The pope wrote that “Christian love is not a concentric expansion of interests that little by little extend to other persons and groups.” “The true ordo amoris that must be promoted,” he wrote, is “love that builds a fraternity open to all, without exception.”
The pope’s letter, experts said, was also addressed to some bishops and Catholics who have adopted a benevolent stance toward President Trump.
“He wants to avoid that the Church is divided into a Church of the Pope and a Church of Trump,” said Alberto Melloni, a church historian and the director of the John XXIII Foundation for Religious Sciences in Bologna.
Pope Francis has spoken out before against Mr. Trump’s anti-immigration policies.
In 2016, he suggested that Mr. Trump, then a presidential candidate, “is not Christian” because of his campaign promises to deport more immigrants and build a wall along the Mexico border.

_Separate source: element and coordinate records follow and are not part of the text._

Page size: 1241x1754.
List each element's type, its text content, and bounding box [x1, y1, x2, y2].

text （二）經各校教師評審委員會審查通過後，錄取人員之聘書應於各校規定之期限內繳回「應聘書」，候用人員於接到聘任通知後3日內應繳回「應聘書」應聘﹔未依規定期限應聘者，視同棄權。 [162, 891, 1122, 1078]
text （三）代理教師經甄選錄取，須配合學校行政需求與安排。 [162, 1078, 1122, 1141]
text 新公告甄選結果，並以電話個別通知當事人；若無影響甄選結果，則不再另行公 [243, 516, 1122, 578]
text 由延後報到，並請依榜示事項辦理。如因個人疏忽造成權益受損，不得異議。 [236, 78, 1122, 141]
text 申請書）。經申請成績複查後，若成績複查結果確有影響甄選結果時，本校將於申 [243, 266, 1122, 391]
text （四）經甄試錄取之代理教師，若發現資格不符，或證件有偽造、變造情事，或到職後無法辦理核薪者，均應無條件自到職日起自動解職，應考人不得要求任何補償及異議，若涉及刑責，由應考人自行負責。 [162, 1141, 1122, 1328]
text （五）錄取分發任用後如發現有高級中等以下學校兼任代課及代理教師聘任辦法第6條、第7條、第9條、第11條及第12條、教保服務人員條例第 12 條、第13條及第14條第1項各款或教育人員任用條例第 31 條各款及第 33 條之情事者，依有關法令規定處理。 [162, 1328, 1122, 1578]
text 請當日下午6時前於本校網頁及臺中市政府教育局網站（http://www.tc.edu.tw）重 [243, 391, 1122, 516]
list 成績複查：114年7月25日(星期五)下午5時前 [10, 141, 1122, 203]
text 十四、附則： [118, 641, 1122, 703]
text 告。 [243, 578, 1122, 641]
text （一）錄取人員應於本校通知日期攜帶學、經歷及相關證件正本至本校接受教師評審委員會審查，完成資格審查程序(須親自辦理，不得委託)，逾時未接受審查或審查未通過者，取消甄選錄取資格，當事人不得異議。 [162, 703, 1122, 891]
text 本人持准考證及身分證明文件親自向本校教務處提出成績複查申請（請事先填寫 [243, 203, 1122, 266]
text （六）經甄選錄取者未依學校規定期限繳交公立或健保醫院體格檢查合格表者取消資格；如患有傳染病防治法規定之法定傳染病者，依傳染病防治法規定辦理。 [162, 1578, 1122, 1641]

Last year, Pope Francis said that both presidential candidates were “against life” — Kamala Harris for her support for abortion rights, and President Trump for closing the door to immigrants. He urged voters to choose the “lesser of two evils.”
But during President Trump’s first term, Francis directed general criticism at the building of walls, but generally refrained from direct attacks on the administration.
This time, Francis has not been shy to criticize President Trump’s policies more directly. On an Italian TV show on the eve of the inauguration, he said that Mr. Trump’s deportation plans, “if true, will be a disgrace.”
During President Trump’s first term, “the Vatican thought Trump was a historical mistake that would be corrected,” Mr. Faggioli said. “Now they know it’s a new era.”
There was no immediate comment from the White House.
In the letter, which was unannounced, Francis urged Catholics to consider human values, not laws or regulations, as the primary compass driving their actions.
“Consider the legitimacy of norms and public policies in the light of the dignity of the person and his or her fundamental rights,” he wrote. “Not vice versa.”
He reminded Catholics that Jesus and his family were migrants to Egypt, and exhorted “all the faithful of the Catholic Church,” not to “give in to narratives that discriminate against and cause unnecessary suffering to our migrant and refugee brothers and sisters.”
Other Christian leaders have also criticized President Trump.
During the inaugural prayer service at Washington National Cathedral last month, Bishop Mariann Edgar Budde, the leader of the Episcopal Diocese of Washington, asked President Trump to have mercy on undocumented immigrants, L.G.B.T.Q. children, and others.
The following day, Mr. Trump demanded an apology from the “so-called Bishop” and “Radical Left hard line Trump hater” on his social media platform Truth Social.